Dataset records -

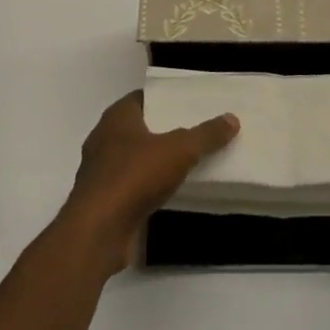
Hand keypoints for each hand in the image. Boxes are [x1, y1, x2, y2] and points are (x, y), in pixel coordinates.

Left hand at [59, 91, 238, 278]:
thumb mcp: (179, 150)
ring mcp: (100, 171)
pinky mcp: (102, 201)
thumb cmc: (134, 176)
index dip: (166, 99)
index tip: (190, 104)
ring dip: (155, 161)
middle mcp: (104, 138)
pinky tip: (169, 192)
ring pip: (134, 158)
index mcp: (117, 117)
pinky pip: (130, 185)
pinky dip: (147, 186)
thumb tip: (232, 118)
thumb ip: (205, 135)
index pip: (144, 98)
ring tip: (188, 161)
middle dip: (164, 130)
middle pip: (139, 127)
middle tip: (195, 131)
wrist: (98, 232)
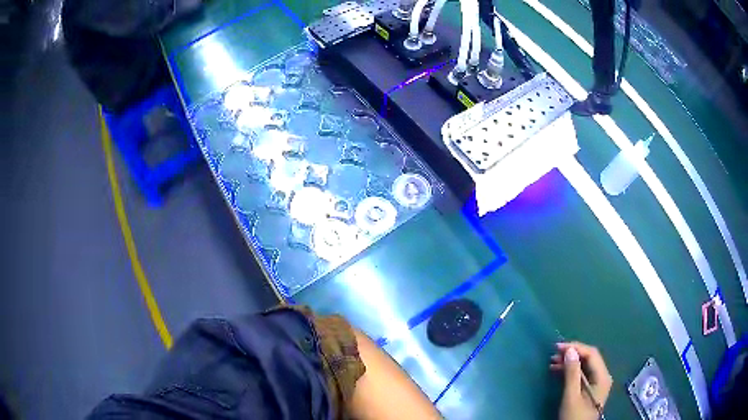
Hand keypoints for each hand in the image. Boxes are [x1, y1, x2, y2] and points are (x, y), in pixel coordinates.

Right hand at [550, 342, 612, 419]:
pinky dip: (570, 371)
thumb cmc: (575, 416)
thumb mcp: (572, 396)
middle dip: (572, 354)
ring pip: (584, 365)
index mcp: (602, 376)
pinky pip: (582, 374)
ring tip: (553, 361)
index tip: (558, 347)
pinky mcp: (590, 388)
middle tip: (554, 353)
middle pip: (589, 358)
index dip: (575, 347)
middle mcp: (602, 376)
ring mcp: (597, 382)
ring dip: (570, 362)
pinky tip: (559, 370)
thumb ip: (572, 373)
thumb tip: (570, 350)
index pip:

To do - Everything from the first line of the records through the line containing "ring pip: (134, 158)" should be repeated exactly, with the pictures left out.

The completed task -
Hand keypoints for each hand in the image. Boxes are [x1, y1, x2, y2] and points are (x, y), in pixel coordinates.

Left hand at [59, 91, 238, 278]:
thumb mcp: (179, 150)
ring mcp: (100, 171)
pinky mcp: (102, 201)
thumb cmc: (134, 176)
index dip: (166, 99)
index tip: (190, 104)
ring dip: (155, 161)
middle mcp: (104, 138)
pinky tip: (169, 192)
ring pip: (134, 158)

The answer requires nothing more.